Pool corruption: Running this command on a device that is still an active part of a running ZFS pool can lead to pool degradation or even destruction. ZFS has built-in safeguards to prevent this from happening (it will refuse to run on an active device unless you use the -f force option), but you should never attempt this on a device that is part of a pool you care about.
Accidental misuse: Because it's a powerful and destructive command, it's crucial to be absolutely sure you are running it on the correct device.
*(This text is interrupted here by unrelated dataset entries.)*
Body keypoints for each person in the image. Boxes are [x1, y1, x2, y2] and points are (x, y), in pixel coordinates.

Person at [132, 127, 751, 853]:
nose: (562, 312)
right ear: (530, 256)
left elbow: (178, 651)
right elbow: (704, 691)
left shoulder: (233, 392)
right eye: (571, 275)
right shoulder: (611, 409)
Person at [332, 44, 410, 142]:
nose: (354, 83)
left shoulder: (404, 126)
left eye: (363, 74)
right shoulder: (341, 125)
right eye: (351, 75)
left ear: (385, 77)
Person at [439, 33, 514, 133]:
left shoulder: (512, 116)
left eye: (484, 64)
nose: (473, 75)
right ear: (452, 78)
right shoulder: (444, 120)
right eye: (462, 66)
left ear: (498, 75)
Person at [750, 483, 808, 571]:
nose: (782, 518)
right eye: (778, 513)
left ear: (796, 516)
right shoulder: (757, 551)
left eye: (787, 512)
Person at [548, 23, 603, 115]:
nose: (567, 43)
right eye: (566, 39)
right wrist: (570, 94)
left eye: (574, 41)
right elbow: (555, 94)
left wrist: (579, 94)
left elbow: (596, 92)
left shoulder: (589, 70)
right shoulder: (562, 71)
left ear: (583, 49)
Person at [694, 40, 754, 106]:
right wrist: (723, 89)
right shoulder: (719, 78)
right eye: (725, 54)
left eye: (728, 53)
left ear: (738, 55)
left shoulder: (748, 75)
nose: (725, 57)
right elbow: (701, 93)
A typo in the device path could lead to catastrophic data loss on the wrong disk.

atax1a · Aug 26, 2025

...yes? i don't think anyone asked for a chatgpt explanation of what the command does

Alain De Vos · Aug 26, 2025

Wrong, two persons did liked it. And you did not mention the danger of losing all your data.

atax1a · Aug 26, 2025

if you're running commands like zpool labelclear without understanding what they do, i think that's on you

dvl@ · Aug 26, 2025

Overnight, I had recurring dreams/hallucinations of how using device labels (e.g. gtp/zfs0) instead of partition names (e.g. /dev/nda2p1) would have avoided this. It kept going through my head (I was dealing with a fever) most of the night.

Today I found I have done this in the past: https://dan.langille.org/2019/10/15/going-from-partition-to-label-in-zpool-status/

The above solution deals with a mirror. The procedure might not translate well to a single drive zpool (remember this is an AWS host, so it's not a physical drive).